Je disais dans le précédent blog que tous les ingrédients étaient là pour débuter la Coupe du Monde. En réalité, ça ne s'est pas tout à fait passé comme prévu. La FIFA s'affranchit dès 1928 de l'idéal olympique de De Coubertin et du CIO. Jules Rimet considérait que la compétition devait devenir professionnelle, puisque les championnats avaient pour la plupart un statut professionnel. Le vote de l'instauration de la Coupe du Monde fut aussi l'occasion de montrer l'indépendance que la FIFA prenait du CIO. Implicitement, je pense que cet aspect revêt une importance qu'on sous-estime. Si la compétition s'était mal déroulée, que ce serait-il passé ensuite? Heureusement, le tournoi sera un énorme succès tant sportif que financier.

Données présentées:

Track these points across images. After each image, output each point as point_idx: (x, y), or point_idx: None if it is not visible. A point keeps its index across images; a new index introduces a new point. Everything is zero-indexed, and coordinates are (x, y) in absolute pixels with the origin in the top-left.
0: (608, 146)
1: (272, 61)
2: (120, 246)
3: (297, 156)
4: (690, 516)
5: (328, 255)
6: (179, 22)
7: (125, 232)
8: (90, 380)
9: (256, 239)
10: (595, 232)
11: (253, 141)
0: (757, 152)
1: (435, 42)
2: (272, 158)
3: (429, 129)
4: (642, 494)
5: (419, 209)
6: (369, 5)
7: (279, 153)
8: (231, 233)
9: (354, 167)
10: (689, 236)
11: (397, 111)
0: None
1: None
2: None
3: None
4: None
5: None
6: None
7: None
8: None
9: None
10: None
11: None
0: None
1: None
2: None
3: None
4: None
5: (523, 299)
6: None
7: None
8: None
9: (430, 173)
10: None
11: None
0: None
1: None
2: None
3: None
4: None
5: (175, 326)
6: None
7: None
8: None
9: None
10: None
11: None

Votre objectif: Reprenez, s'il vous plaît, le texte sur les débuts de la Coupe du Monde en le poursuivant après sa dernière phrase. Les lignes proviennent d'une autre source que le texte.

Résultat ci-dessous:
Justement, le plus grand obstacle du début de la Coupe du Monde fut financier. Le jeudi 24 octobre 1929, la Bourse de New York panique: les cours s'effondrent pour des raisons que je ne détaillerai pas ici (également parce-que je ne les comprends qu'à moitié). C'est le Black Thursday, le premier jour du krash de 1929. Celui-là même qui débute la Grande Dépression qui amènera plus tard les conséquence qu'on lui connait. Pour une compétition qui doit coûter un petit peu plus qu'1$, c'est évidemment problématique. Dans ce contexte, le pays organisateur est désigné comme étant l'Uruguay. J'ai détaillé les principaux arguments que la fédération a mise en avant, et parmi eux se trouvaient l'argument principal: les frais entièrement payés par l'Uruguay, que ça soit le transport et l'hébergement.

Les équipes participantes

Bienvenidos a Montevideo!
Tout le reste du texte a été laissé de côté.